#### Work task:
Below are some records. Return exactly the lines from the one with "ci sopra o saltare." to the one with "super reattiva e facilita enormemente una", and nothing else.

Records contained in a dataset
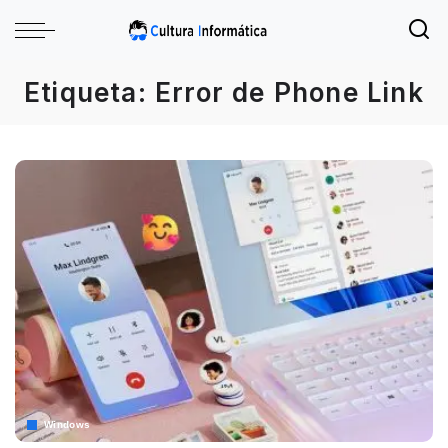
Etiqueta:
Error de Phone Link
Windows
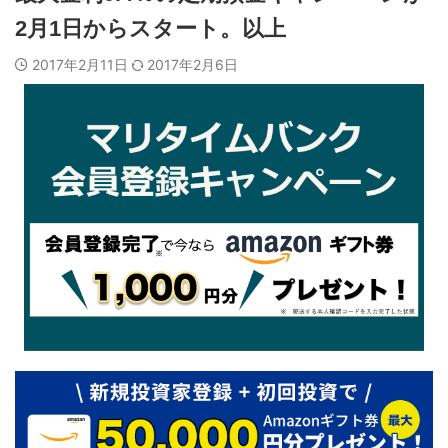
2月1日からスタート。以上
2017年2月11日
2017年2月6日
* * *
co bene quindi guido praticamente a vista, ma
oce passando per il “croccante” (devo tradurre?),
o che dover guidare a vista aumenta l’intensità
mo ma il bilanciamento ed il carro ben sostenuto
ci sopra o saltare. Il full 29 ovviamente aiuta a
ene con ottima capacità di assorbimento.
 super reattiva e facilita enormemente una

#### Task response:
ci sopra o saltare. Il full 29 ovviamente aiuta a
ene con ottima capacità di assorbimento.
 super reattiva e facilita enormemente una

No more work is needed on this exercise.